_BRIEF_
Which lines of the records contain the word "element"? Show each of them.

(Stored records)
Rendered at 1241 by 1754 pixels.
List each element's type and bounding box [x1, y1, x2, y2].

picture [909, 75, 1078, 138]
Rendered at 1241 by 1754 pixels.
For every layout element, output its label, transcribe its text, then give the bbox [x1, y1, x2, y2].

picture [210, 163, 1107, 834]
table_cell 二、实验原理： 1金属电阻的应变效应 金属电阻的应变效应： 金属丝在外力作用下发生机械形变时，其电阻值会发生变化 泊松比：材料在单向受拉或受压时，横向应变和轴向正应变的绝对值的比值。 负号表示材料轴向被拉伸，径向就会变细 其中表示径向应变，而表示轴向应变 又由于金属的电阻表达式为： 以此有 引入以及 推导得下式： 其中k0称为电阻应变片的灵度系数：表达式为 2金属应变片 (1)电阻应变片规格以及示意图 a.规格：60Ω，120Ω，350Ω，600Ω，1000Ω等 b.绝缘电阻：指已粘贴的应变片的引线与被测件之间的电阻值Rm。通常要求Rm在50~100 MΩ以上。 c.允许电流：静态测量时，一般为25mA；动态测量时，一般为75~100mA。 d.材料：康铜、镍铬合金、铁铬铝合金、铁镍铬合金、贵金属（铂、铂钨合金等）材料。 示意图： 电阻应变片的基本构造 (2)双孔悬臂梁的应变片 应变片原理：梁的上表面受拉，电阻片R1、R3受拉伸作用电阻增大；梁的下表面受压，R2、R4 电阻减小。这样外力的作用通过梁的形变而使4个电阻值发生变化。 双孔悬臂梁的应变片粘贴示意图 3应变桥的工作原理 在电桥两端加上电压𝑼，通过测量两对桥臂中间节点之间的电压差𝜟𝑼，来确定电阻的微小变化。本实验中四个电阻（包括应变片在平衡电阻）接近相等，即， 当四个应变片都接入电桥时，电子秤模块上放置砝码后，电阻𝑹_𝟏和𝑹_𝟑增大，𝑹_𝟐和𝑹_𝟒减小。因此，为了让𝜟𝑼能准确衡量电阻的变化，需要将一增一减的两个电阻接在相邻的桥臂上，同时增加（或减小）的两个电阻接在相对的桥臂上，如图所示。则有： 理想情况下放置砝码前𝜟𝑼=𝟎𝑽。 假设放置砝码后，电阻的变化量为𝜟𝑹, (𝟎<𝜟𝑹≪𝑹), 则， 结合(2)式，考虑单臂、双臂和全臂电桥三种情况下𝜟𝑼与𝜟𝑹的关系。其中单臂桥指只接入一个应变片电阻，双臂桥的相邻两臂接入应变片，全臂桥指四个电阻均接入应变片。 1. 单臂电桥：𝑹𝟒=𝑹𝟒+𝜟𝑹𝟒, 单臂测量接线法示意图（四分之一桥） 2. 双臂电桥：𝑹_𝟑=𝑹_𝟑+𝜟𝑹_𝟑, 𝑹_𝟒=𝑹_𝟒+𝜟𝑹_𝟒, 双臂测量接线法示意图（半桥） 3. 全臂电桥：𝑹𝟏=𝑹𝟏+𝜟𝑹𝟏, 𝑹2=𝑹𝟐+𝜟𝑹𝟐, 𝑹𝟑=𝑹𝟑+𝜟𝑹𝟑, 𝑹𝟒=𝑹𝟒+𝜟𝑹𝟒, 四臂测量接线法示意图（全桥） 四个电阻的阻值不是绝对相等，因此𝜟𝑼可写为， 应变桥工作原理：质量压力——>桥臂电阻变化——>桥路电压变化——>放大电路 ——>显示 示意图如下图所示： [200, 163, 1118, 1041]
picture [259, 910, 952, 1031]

_PROBLEM SOLUTION_
List each element's type and bounding box [x1, y1, x2, y2].
For every layout element, output its label, transcribe its text, then give the bbox [x1, y1, x2, y2].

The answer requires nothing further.